Here you have a man as intoxicated on his public image as he is on wine. His personal tragedy, if we fill in a little historical backstory, is that one can’t earn the approval of one’s father posthumously (his father, Herod the Great, the last of the family to be titled king, was beloved by Jewish elites for undergoing a massive building project in and around the temple and putting it on the map as cultural monuments go) so he has an infinite appetite for public praise, even if it’s ultimately an unsatisfying substitute for the one little “attaboy” which he craves most but will never get. This gives a transparent hue of insecurity to all of his obsessive building projects and his feather preening in the public spotlight.
 
And for all of the wonderful things he’s built for the people, so what if he has a little fun in his private life? He is a man after all. A man of means. A man of gravitas. And when a man of gravitas likes something he sees, he grabs it—in this case, the wife of his brother Philip. It was a furtive dalliance at first, but gradually became more and more shameless as he discovered that, with access to the finest legal representation and a bit of cash budgeted away for the periodic settlements, one really can live free of consequences.
 
And then comes along this oddball John, a man who probably has not two drachmas to rub together. But he can’t be ignored.

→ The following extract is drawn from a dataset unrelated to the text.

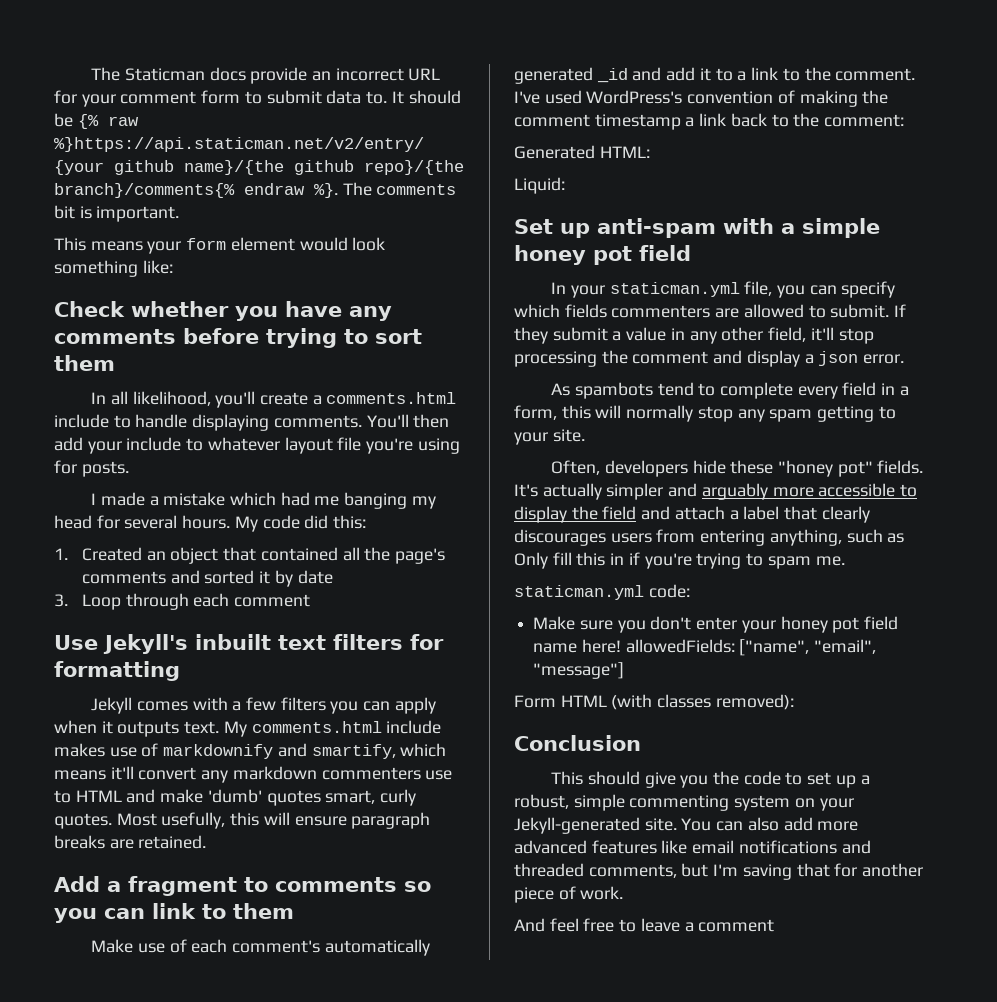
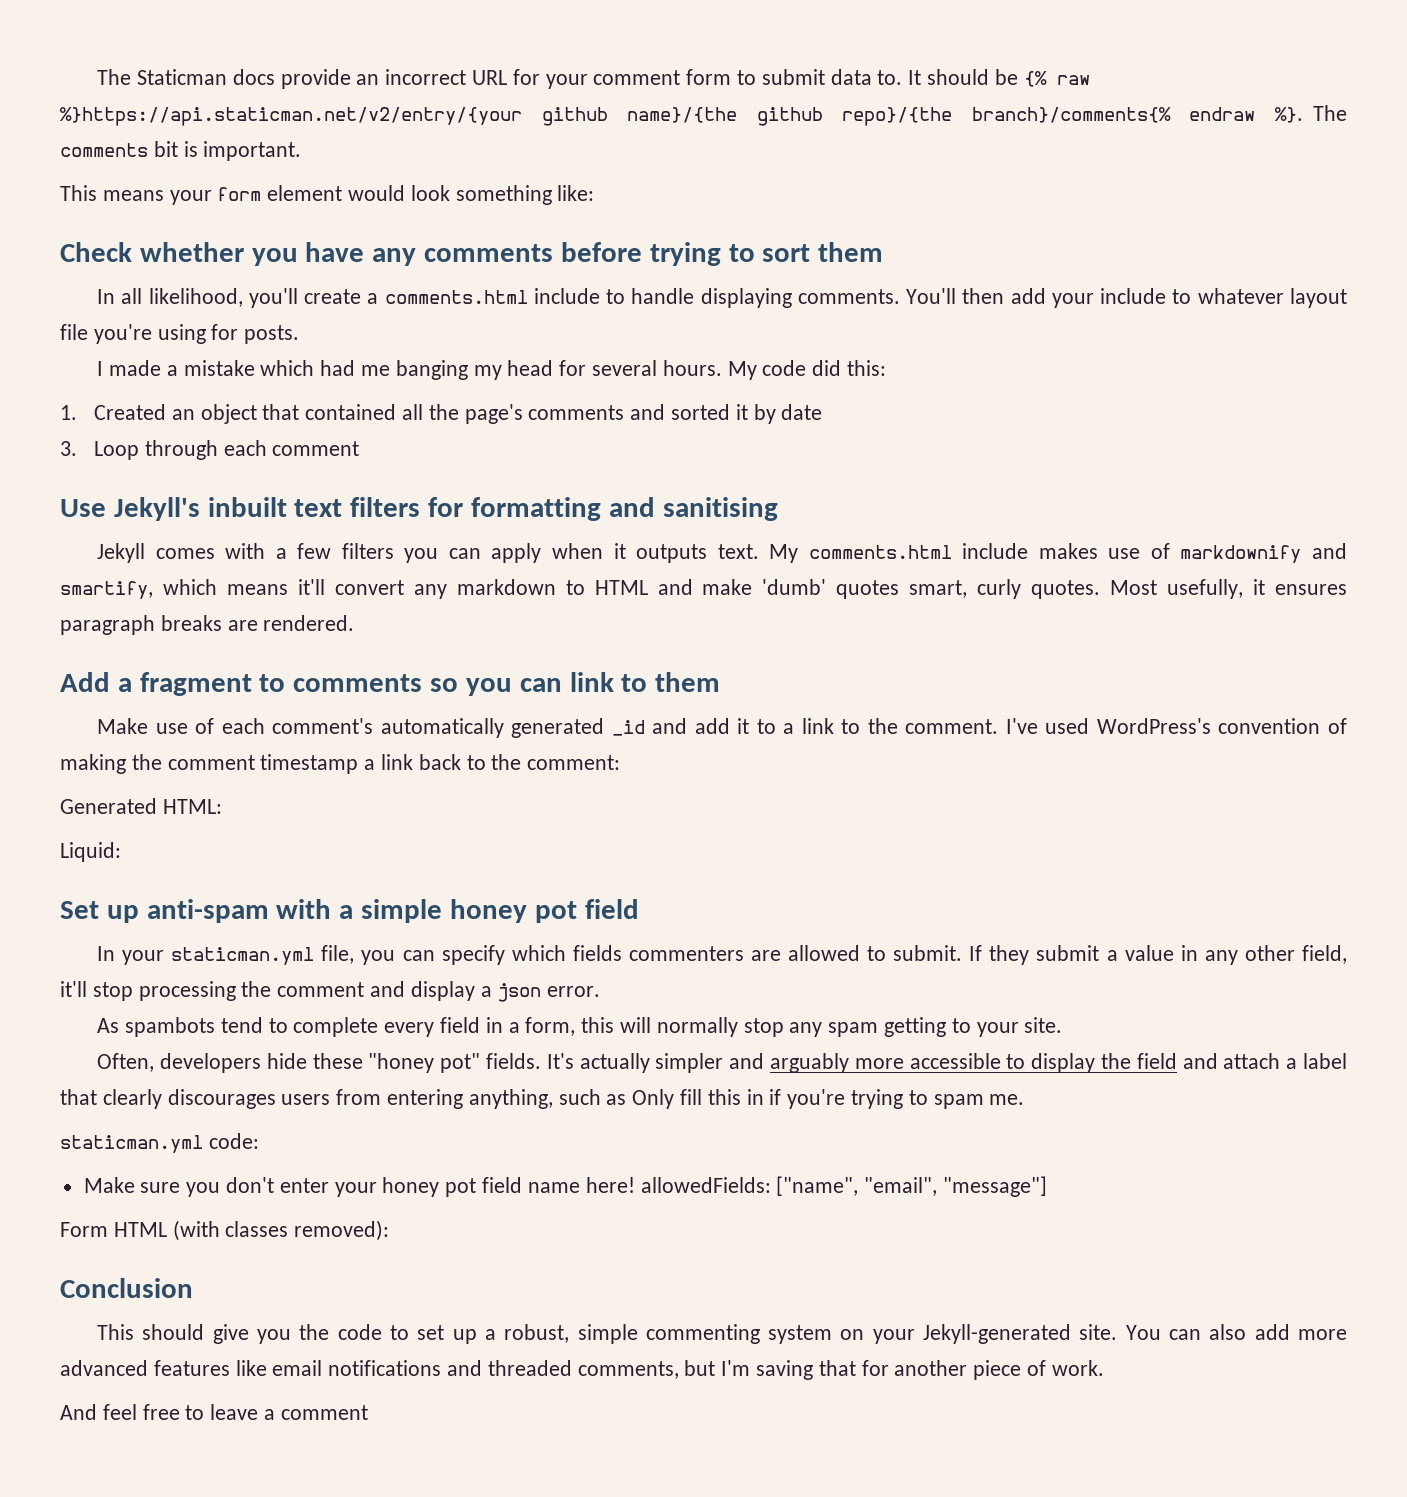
(180, 671) none -> [608,497,778,521] and sanitising
[321,767,453,780] commenters use -> (556, 587) none
[230,812,347,826] this will ensure -> [1253,579,1347,595] it ensures
[138,835,207,849] retained. -> [263,615,355,631] rendered.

Apparently, he has some sort of following among the hoi polloi, who call him “the Baptist,” and little enough decorum to actually call this thing what it is.  
 
Unbelievable. Years of tremendous accomplishments, diminished by some hermit. Still, such things need to be dismissed quietly or you’ll have a riot on your hands. Send out a counter-narrative to the media. Dig up some dirt. Call his credibility into question. It’ll blow over in a few weeks.
 
Obviously, it was only meant as a lark at his birthday feast when the girl came out and danced for him and he offered her, “Whatever you ask, up to half my kingdom.” The boys had a good laugh at that one. Suave stepfather move. Buy the kid’s love and look generous in the eyes of the mother, besides. Anyway, she really is a rather comely girl. Give her visions of herself wearing a crown now, and perhaps in a few years, when her mother has started to sag and wrinkle a bit…
 
Anyway, she was supposed to ask for a pony or something. What kind of a little girl doesn’t want a pony!? The head of John the Baptist? What rubbish is that woman feeding into her head? The girl doesn’t even know what she’s saying.
 
The catch-22 was immediately obvious to everyone. All of them staring at him. The more cheeky of his fellows giving a little smirk. The words of his deceased father echoing in his ears, “You’ll never grow up, will you Antipas. Everything is a joke. And that is why, I’ve decided, you’ll be dividing up the kingdom you would’ve inherited with your more serious-minded brothers.”
 
No. He can’t back down. Herod Antipas may be a lot of things, but he’s not one of these weak-kneed politicians who endlessly discuss the issues but suddenly start to hem and haw when the moment comes for tough and decisive action. Herod Antipas is a man who follows through on his word. Bluff on this and they’ll start calling your bluff on everything. A tough man. A serious man. Like his father, whom they called “the Great.”
 
“Bring me John’s head on a platter immediately.”
 
And so a story that has been stilled and framed countless times on Sunday school felt board as a simple bad villain vs. good hero trope, is in fact a deeply complex moral saga.
 
But it’s just a Bible story. Probably not relevant to today. I dunno.